* begin Passage shown *

DS3 likes storms , i guess its cos i love them i love watching them so all 3 dcs have coppied me but he would freak out if outside in one that would be a nightmare
I thought I was the only crazy one to have a zoo Ragdolls are beautiful cats my sister has one and he is gorgeous.
All my cats are rescue moggies and each have there own issues bless them so they fit in well with us The pup who is 12months now was bought for DS and it was the best thing ever for him. Oh and we have a rabbit too. Amazingly enough no one has tried to eat anyone yet!
My DH said he had a nightmare once that there was a long row of animals with dishes infront of them and he was at the end with his bowl. I guess he was hinting he was the last to get fed in the house
But you mentioning a holiday has got me thinking. I think I will wait till my DS is finally sorted hopefully with his statement and then see what dx the psych gives. (they still havent employed one yet grrrrrr) THAT is the time I am going to need to get away to get my head straight and I reckon DS and I deserve a break away then.

* end Passage shown *
* begin Data rows *

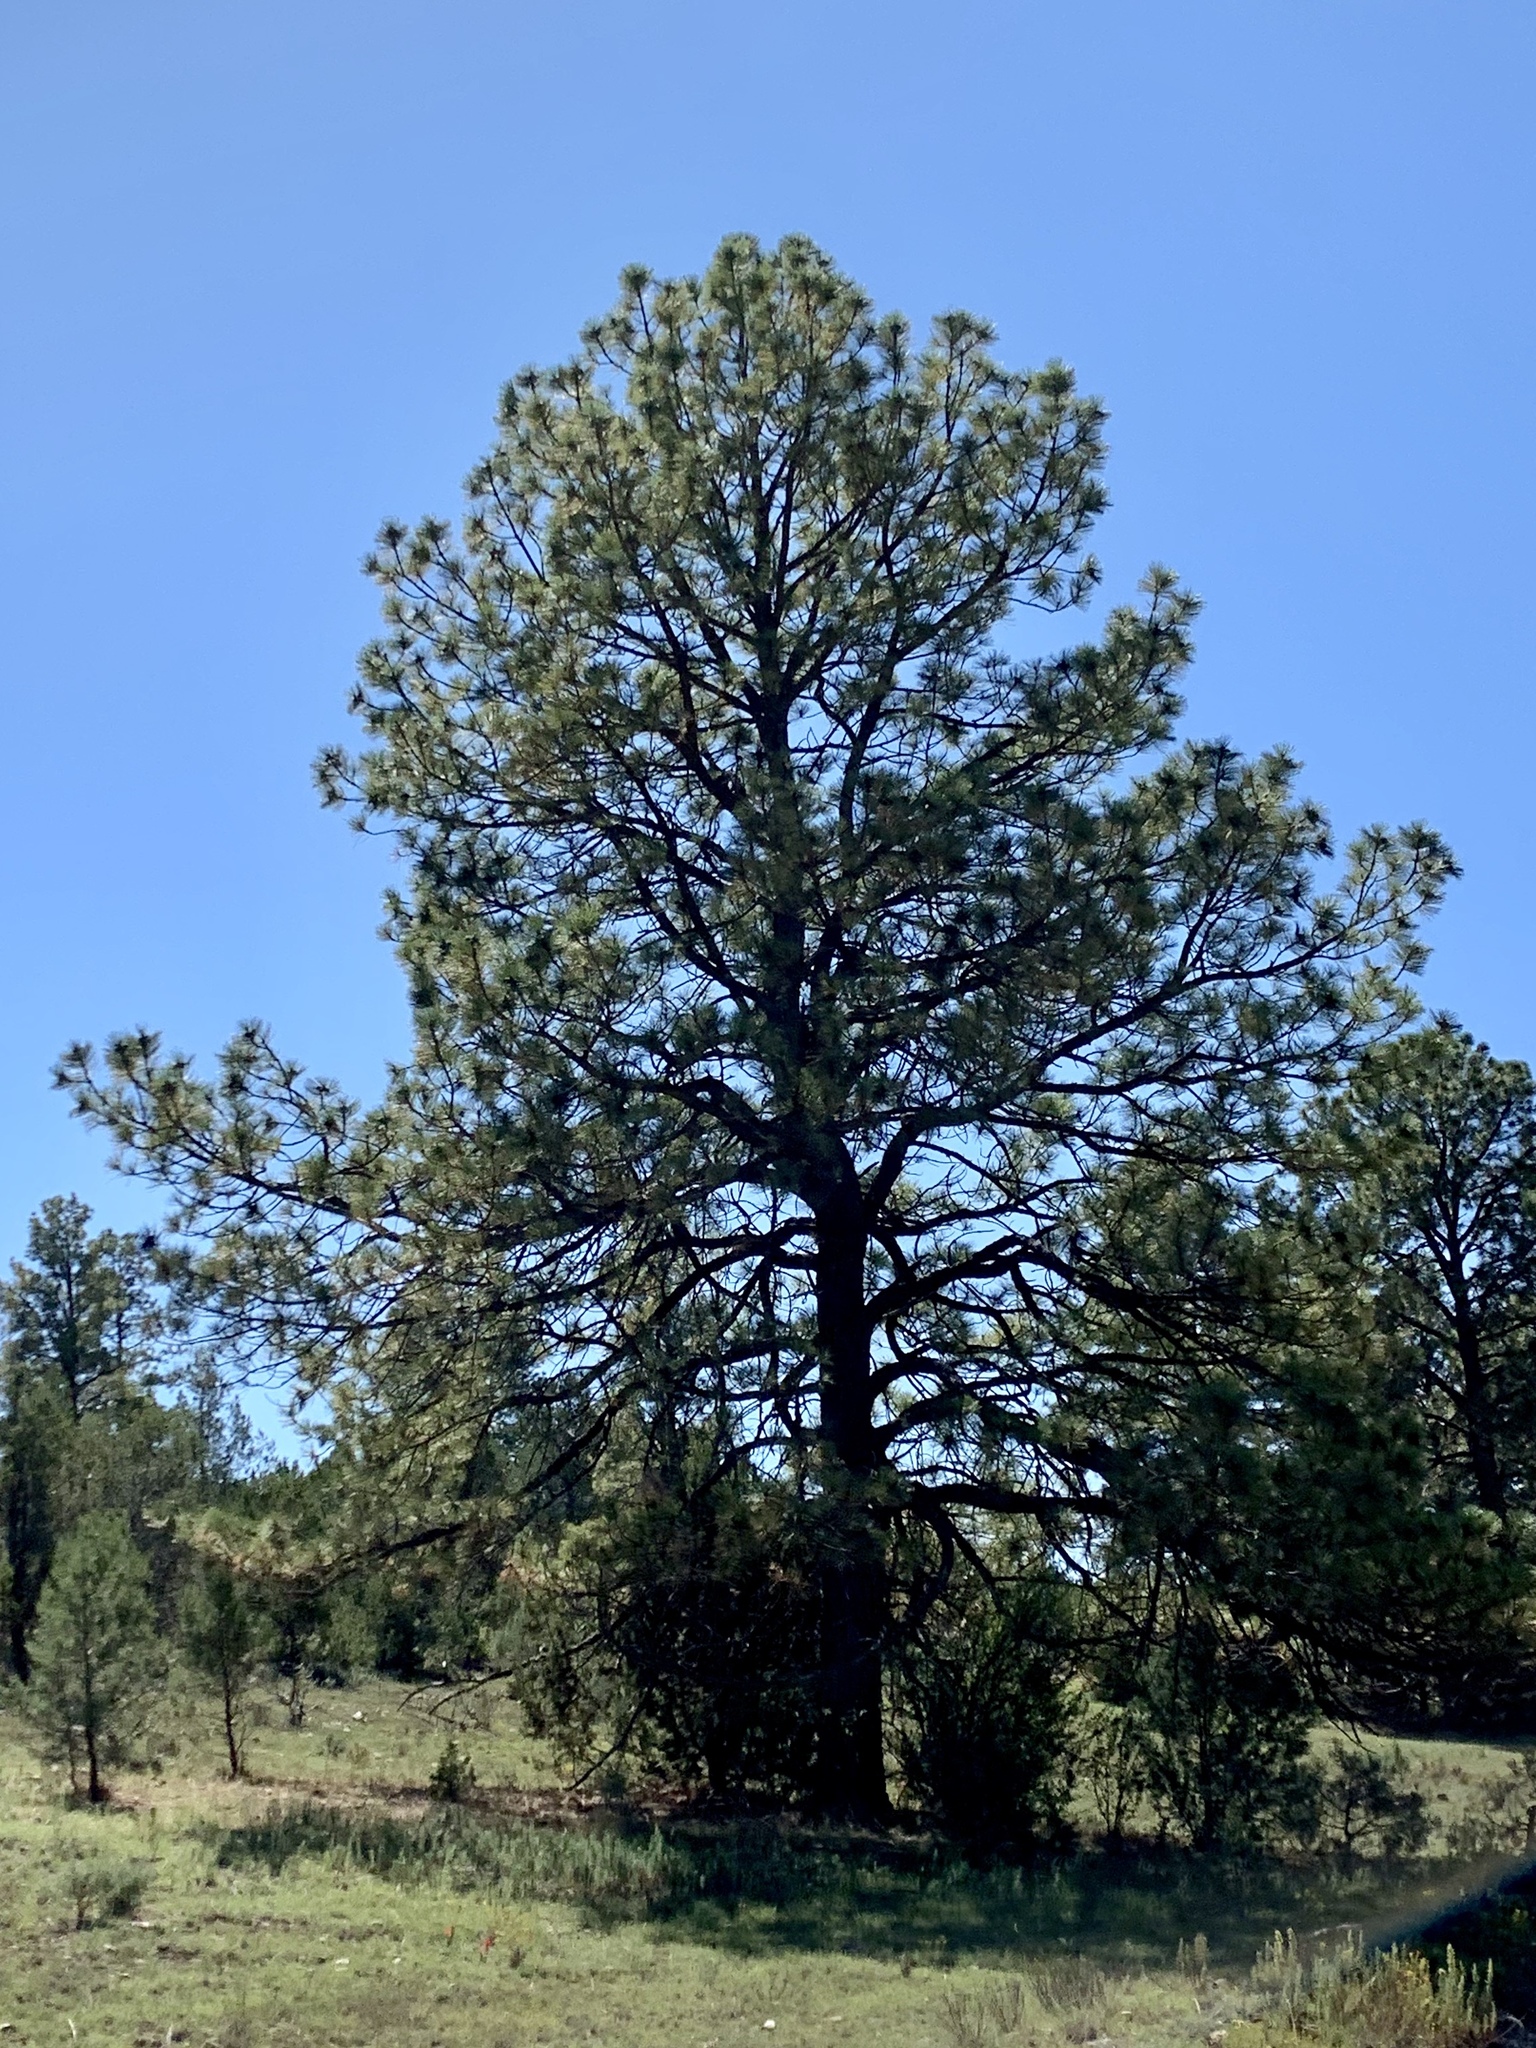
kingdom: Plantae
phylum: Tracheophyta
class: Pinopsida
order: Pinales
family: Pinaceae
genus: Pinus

* end Data rows *
* begin Data rows *

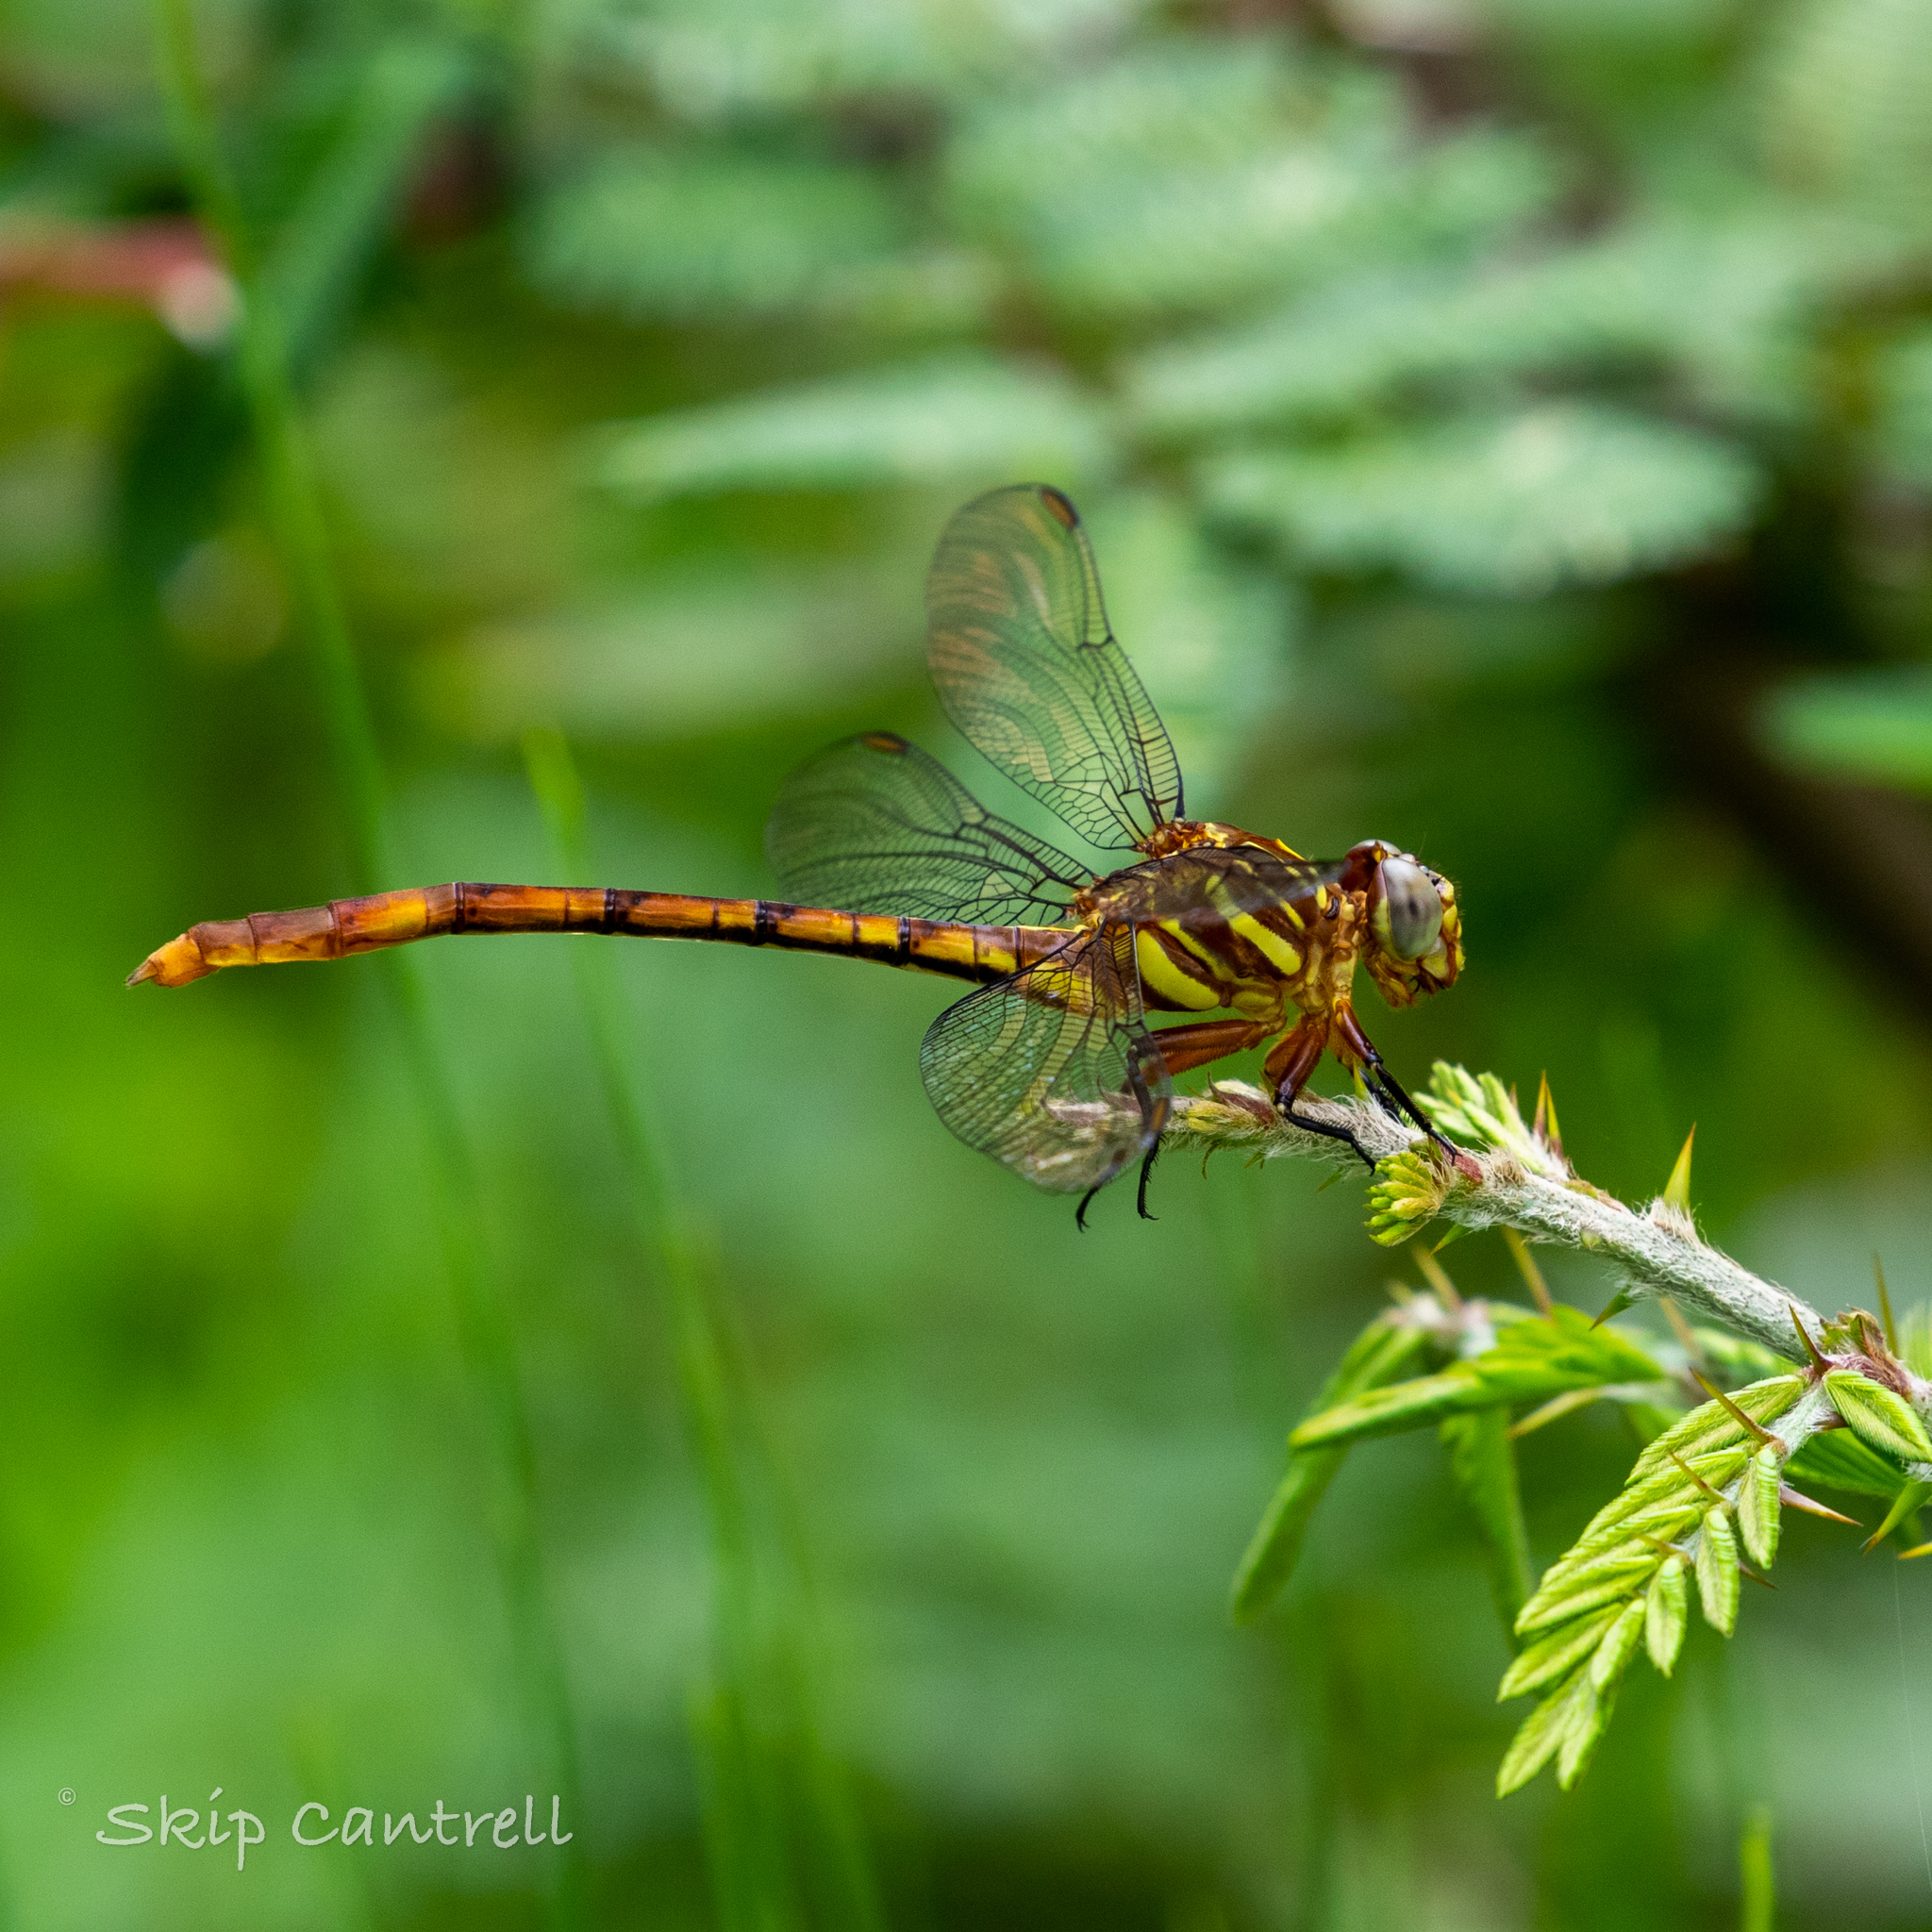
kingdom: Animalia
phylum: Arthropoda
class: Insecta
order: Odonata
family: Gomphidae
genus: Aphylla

* end Data rows *

Required actions:
A: For each statement, answer yes or no according to the post, and quote the words of the post that decide it. (i) All of the writer's cats are rescue moggies. (ii) The pup was bought for the writer's DH. (iii) The writer's sister owns a Ragdoll.
B: According to the post, which kinds of animals live in the writer's own household? List every one.
C: How old is the pup, according to the post?
The rows play no part in what is asked here.

Full answers:
A:
(i) Yes: "All my cats are rescue moggies"
(ii) No: "was bought for DS"
(iii) Yes: "my sister has one and he is gorgeous"

B: Cats, a pup, a rabbit

C: 12 months